So with public IPv4 addresses running out, when moving over to my new KVM hosting setup, I had to give a Private IP 192.168.1.x to some VPSs and then setup a reverse proxy.

Assuming you have debian or ubuntu, its simple: a2enmod proxy a2enmod proxy_http

/etc/init.d/apache2 restart

The following vhost config forwards traffic over port 80 and 443 (https). Of course when a client goes to https://privatevps.website.com they will get the ssl cert of the public facing apache server which most likely will be a different domain. In any case they can choose to accept the ssl cert warning.

Features

1. ProxyPreserveHost On means that on apache on the VPS they can setup vhosts as normal and it will work as normal.
2. ServerAlias *domain.net means that any subdomains the client creates, it will just work with the proxy and traffic will be sent to the private VPS.
3. https traffic can be sent. This requires ssl setup on apache first. See Apache2_SSL_PHP5_MySQL5

vi /etc/apache2/sites-available/02-proxy-vps1 <VirtualHost *:80>

      ProxyRequests Off
      ProxyPreserveHost On
      ProxyPass / http://192.168.1.3:80/
      ProxyPassReverse / http://192.168.1.3:80/
      ServerName www.domain.net
      ServerAlias *domain.net
      CustomLog /var/log/apache2/access_domain.log combined
      ErrorLog /var/log/apache2/error_domain.log

</VirtualHost> <VirtualHost *:443>

      ProxyRequests Off
      ProxyPreserveHost On
      ProxyPass / https://192.168.1.3:443/
      ProxyPassReverse / https://192.168.1.3:443/
      ServerName www.domain.net
      ServerAlias *domain.net
      CustomLog /var/log/apache2/access_domain.log combined
      ErrorLog /var/log/apache2/error_domain.log

SSLProxyEngine On

      SSLEngine on
      SSLCertificateFile    /etc/ssl/certs/ssl-cert-snakeoil.pem
      SSLCertificateKeyFile /etc/ssl/private/ssl-cert-snakeoil.key
      BrowserMatch "MSIE [[2-6]]" \
              nokeepalive ssl-unclean-shutdown \
              downgrade-1.0 force-response-1.0
      # MSIE 7 and newer should be able to use keepalive
      BrowserMatch "MSIE [[17-9]]" ssl-unclean-shutdown

</VirtualHost>

a2ensite 02-proxy-vps1

One of the main issues with mod_proxy and apache is that in the apache logs on the Private VPS with the private 192.168.1.x IP address, the IP address of the proxy will appear and not (by default) the clients true IP Address. As a result when tailing access.log or error.log on the backend apache server, the ip of the proxy will appear (192.168.1.1). While most people use google analytics or a javascript web traffic method, using webalizer or similar on the backend server won't work.

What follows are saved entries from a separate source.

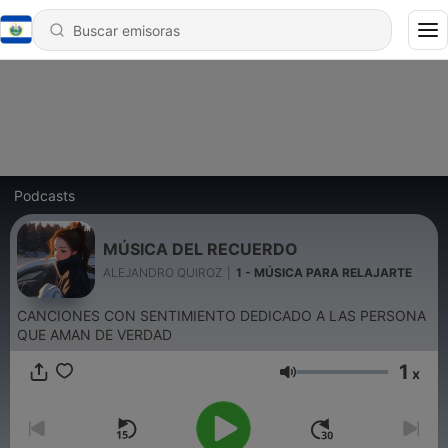
Podcasts
MÚSICA DEL RECUERDO
ALEJANDRO QUIROZ
|
1 - MÚSICA PARA RELAJARTE
CANCIONES CON SENTIMIENTO DEDICADO A LAS PERSONA
QUE AMAN DE VERDAD
1
x
Volumen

The Solution apt-get install libapache2-mod-rpaf a2enmod rpaf

vi /etc/apache2/mods-enabled/rpaf.conf //Change the following to (where 192.168.1.1 is the proxy IP): <IfModule mod_rpaf.c> RPAFenable On RPAFsethostname On RPAFproxy_ips 192.168.1.1 </IfModule>

/etc/init.d/apache2 restart tail /var/log/apache2/access.log

Now the true client IP address will show correctly in the access.log behind the proxy server.

Conclusion: this method works very well. I have a single vhost for each Private VPS. By default I add a wildcard domain to send traffic to the private VPS. If the client gets a new domain name, I can add it as a ServerAlias. The ProxyPreserveHost makes this easy.